Elias Sanbar : Cela fait vingt ans qu’il n’y a pas eu de congrès du Fatah. On a annoncé la tenue du pro­chain il y a trois ans et il n’est tou­jours pas en vue. La vieille garde ne veut pas bouger et les jeunes qui ont mené le combat patrio­tique de l’Intifada estiment qu’ils n’ont pas ce à quoi ils avaient droit en termes de pouvoir. Il y a des cri­tiques acerbes contre le gou­ver­nement actuel qui est pourtant très bon. Pour la pre­mière fois, nous avons de finances ration­nelles. 57 % du budget va à Gaza.

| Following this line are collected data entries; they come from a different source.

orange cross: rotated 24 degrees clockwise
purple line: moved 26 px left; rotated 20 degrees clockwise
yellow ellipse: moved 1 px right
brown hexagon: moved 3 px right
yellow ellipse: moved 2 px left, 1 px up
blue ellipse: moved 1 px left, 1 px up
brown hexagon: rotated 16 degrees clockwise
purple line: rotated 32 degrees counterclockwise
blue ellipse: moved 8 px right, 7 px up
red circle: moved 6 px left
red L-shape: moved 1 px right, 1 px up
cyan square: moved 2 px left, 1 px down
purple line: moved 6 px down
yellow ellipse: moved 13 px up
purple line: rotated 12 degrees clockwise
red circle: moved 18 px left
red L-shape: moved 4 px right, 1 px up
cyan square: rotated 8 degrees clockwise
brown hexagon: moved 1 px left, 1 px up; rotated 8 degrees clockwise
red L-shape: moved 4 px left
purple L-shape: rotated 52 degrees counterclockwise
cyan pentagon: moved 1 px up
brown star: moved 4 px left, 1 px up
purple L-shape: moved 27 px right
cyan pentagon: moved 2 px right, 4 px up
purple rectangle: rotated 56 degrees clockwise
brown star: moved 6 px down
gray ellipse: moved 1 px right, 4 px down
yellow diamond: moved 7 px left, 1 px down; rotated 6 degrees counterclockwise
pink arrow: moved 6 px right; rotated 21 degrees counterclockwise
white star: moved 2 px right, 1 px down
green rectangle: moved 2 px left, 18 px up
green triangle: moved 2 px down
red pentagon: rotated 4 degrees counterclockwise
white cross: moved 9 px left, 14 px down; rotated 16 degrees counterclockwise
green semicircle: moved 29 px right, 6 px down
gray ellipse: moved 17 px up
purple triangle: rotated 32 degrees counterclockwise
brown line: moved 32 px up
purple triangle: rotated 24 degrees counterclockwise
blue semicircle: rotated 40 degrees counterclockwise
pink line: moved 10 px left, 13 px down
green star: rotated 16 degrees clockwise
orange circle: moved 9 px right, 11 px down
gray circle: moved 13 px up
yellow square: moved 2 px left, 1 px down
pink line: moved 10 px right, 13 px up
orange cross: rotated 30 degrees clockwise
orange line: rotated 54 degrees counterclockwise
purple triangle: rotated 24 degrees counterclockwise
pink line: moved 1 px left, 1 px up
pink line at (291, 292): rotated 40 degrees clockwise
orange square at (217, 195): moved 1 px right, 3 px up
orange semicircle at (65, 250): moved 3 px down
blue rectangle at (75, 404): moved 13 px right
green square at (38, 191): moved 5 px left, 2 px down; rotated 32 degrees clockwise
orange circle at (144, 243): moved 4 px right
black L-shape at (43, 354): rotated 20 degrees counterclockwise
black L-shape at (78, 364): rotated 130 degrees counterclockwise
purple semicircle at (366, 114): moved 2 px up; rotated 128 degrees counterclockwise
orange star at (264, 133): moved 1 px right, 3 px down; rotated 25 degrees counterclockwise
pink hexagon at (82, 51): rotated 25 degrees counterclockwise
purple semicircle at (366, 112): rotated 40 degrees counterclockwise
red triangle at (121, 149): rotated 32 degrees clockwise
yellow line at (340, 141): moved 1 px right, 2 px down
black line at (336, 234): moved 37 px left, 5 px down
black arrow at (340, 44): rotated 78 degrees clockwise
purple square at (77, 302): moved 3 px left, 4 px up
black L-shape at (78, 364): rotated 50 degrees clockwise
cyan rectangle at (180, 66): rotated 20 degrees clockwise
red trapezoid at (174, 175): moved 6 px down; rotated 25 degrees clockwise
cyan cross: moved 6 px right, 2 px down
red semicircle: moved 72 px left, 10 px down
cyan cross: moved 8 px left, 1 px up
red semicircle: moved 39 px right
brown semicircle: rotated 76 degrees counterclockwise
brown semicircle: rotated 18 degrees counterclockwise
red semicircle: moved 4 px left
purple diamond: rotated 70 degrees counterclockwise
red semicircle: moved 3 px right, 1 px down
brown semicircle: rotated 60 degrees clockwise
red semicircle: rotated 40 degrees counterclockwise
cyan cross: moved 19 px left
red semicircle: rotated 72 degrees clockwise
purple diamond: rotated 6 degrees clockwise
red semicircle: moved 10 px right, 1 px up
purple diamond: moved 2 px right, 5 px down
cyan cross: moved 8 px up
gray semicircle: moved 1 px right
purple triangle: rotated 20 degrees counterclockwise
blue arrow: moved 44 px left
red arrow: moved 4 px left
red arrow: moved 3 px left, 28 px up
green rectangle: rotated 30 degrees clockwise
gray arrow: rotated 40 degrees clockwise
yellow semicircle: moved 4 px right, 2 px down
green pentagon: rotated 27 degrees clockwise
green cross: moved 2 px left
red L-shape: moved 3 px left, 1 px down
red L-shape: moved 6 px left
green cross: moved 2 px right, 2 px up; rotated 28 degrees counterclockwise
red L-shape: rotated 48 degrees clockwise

Pas un salaire ne reste impayé. Per­sonne ne le dit. Les assu­rances médi­cales sont payées. On n’avait jamais eu ça avant. Le ministère de l’Éducation marche très bien, avec une excel­lente ministre qui était, aupa­ravant, res­pon­sable à l’UNRWA. La sécurité s’améliore en Cis­jor­danie, aussi para­doxal que cela paraisse. À Naplouse et Jenine, la police pales­ti­nienne, désormais unifiée, a repris les choses en main. Tout cela n’apparaît pas, car il y a trop de para­doxes. Celui d’être occupé en même temps que négo­ciateur. Celui d’un Fatah qui se saborde alors que les isla­mistes montent. Celui d’une Amé­rique qui négocie pour tout bloquer. Et enfin celui d’une Europe qui n’ose pas forcer la porte alors qu’elle en a les moyens. C’est elle qui paie le plus, mais accepte de n’avoir rien à dire !

C’est pire que cela, avec la décision annoncée la semaine der­nière, sous pré­si­dence fran­çaise, de hausser le statut des rela­tions de l’UE avec Israël.

Elias Sanbar : La décision de Bernard Kouchner est abso­lument incom­pré­hen­sible. Il a suffi qu’il voie Tzipi Livni cinq minutes en tête-​​à-​​tête, il est sorti et a annoncé cela. Alors que les députés euro­péens avaient voté dans le sens contraire quelques jours plus tôt. C’est très inquiétant.

Est-​​ce que cela vaut la peine de continuer ce jeu de dupes ? Cer­tains, comme Sarih Nus­seibeh, disent qu’il faut tout reprendre à zéro. Dis­soudre l’Autorité, remettre la res­pon­sa­bilité des ter­ri­toires occupés et des Pales­ti­niens qui y habitent à Israël. D’autres disent qu’avec l’extension des colonies la solution des deux États n’est plus pos­sible, qu’il faut revenir à l’idée d’un État démo­cra­tique binational.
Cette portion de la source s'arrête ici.